ST. JOHN'S - A year ago, Capt. Sid Hynes and his wife, Bernice, were getting ready to retire to a home they built a few years earlier on the shores of Conception Harbour.

But Hynes wasn't ready for retirement after 35 years in the marine shipping, transportation, and oil and gas sectors as both a sea captain and businessman.

And unlike his wife, a retired nurse who enjoys gardening, Hynes had no hobbies to occupy his free time.

"I was bored … it was too quiet," he said.

Earlier this month, the 52-year-old Hynes solved the problem when he closed a deal worth about $230 million to buy the container shipping company Oceanex and take it private.

"My focus is to make it more of an Eastern Canada transportation company, not just a shipping company, but to get into other avenues of transportation and to expand on what we have."
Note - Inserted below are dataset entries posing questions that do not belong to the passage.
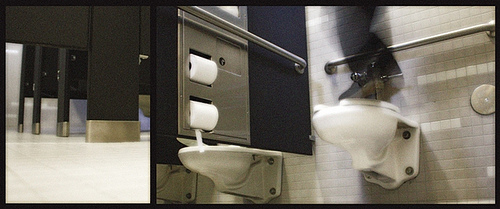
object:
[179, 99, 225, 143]
paper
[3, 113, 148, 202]
floor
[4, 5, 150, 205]
mirror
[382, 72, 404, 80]
lever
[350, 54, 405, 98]
pipes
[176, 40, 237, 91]
basket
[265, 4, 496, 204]
tiles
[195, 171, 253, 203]
tiles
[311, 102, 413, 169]
bowl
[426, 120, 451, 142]
ground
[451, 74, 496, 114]
lid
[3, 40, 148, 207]
tile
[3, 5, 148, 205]
room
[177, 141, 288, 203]
toilet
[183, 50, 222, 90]
paper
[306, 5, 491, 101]
back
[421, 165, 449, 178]
ground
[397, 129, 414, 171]
panel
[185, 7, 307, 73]
handle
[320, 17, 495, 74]
bar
So far, he has three container ships, four terminals, more than 400 employees and a plenty of customers moving cargo to move to Newfoundland.
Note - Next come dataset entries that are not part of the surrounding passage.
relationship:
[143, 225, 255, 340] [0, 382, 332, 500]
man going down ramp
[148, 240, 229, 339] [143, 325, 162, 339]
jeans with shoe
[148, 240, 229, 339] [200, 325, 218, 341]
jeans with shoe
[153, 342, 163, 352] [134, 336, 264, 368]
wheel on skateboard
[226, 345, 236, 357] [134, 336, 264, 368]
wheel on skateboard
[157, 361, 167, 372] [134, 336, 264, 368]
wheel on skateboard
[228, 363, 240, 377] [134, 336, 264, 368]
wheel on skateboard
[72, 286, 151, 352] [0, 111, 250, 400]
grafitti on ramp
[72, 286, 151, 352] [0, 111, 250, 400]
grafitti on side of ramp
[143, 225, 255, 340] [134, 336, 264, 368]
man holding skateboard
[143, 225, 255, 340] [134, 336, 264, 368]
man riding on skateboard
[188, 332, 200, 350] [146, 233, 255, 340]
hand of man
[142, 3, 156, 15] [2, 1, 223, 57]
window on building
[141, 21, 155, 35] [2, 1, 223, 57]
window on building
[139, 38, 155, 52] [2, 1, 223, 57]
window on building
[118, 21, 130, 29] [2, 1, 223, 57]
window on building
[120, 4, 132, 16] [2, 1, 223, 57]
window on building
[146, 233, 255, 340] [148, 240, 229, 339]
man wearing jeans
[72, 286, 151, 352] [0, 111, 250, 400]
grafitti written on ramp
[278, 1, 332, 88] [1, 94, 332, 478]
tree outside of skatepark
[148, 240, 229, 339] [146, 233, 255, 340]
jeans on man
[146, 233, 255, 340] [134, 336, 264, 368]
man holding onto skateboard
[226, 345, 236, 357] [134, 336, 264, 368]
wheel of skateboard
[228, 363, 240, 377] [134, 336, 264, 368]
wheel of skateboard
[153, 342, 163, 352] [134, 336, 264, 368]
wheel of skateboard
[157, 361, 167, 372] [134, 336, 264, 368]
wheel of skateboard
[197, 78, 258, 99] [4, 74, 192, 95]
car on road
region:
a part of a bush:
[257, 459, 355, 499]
Hynes got interested in Oceanex last winter when he was looking for new business ventures.

At the time, the container shipping company was looking for a new CEO. Hynes met with the Oceanex board of directors, but decided heading up a publicly traded company wasn't for him.

By March, he had another idea: "Put together a deal to buy it."
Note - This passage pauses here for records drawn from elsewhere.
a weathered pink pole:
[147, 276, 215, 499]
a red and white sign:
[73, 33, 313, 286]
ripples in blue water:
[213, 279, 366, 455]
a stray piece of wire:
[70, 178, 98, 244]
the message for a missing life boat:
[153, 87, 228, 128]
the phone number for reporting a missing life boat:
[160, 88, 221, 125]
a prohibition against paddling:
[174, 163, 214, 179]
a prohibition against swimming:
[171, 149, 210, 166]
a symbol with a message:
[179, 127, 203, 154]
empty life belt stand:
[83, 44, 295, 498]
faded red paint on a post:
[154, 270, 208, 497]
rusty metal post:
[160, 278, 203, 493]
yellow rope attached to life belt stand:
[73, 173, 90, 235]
Eventually, he hired financial advisors and lawyers in Toronto and tracked down financial backers in OPTrust Private Markets Group and Terrma Capital.

"What I learned about that is people don't invest money in money; they invest money in people," said Hynes.

"In less than a week, we had an understanding that we were going to do this together."

By June they pitched an offer to Oceanex, and on Nov. 2 the company's shareholders approved the deal.

Hynes figures Oceanex will keep him busy for another 10-15 years, and he likens running a company to skippering a ship.

"On a ship, you're managing everything. … It's a 24-7 operation. It's not an eight to five and everybody goes home.

A native of Harbour Breton, Hynes went to sea when he graduated from high school at age 15.

"I went to sea as an assistant steward with Marine Atlantic … then, I transferred to the deck and went on from there."

He was a second mate working on the P.E.I. ferry service by the summer of 1975, when he left Marine Atlantic. (Hynes would later become chairman of Marine Atlantic for four years starting in 2000.)

At 21, he was captain of his first ship, Federal 6, a 180-foot offshore supply ship owned by Fednav Ltd.

Hynes "came ashore" in 1985, following the birth of his son Matthew.

As a surveyor with Transport Canada, he certified ships, drill rigs and crews to work in Canadian waters and conduct safety inspections. He lasted a year.

"I really didn't like that. … government works a different way than I was used to."

In 1986, he partnered with three other businessmen, including Ches Penney, to create Canship Ltd.

Penney has nothing but praise for the sea captain who introduced himself in the early 1980s by buying him a drink in a bar, attaching a business card that read: Capt. Sidney J. Hynes.

"I knew his father, but I didn't know him at the time," said Penney. "That's how our relationship started. He was very sharp.

"We've been business partners and really good friends ever since."

Oceanex is Hynes' first business venture outside his more than two-decade-old partnership with Penney.

"When this Oceanex deal came up, he wanted to go on his own and that was fine with me," said Penney. "He's the best man for that job, and he knows that business inside out. He'll do very well."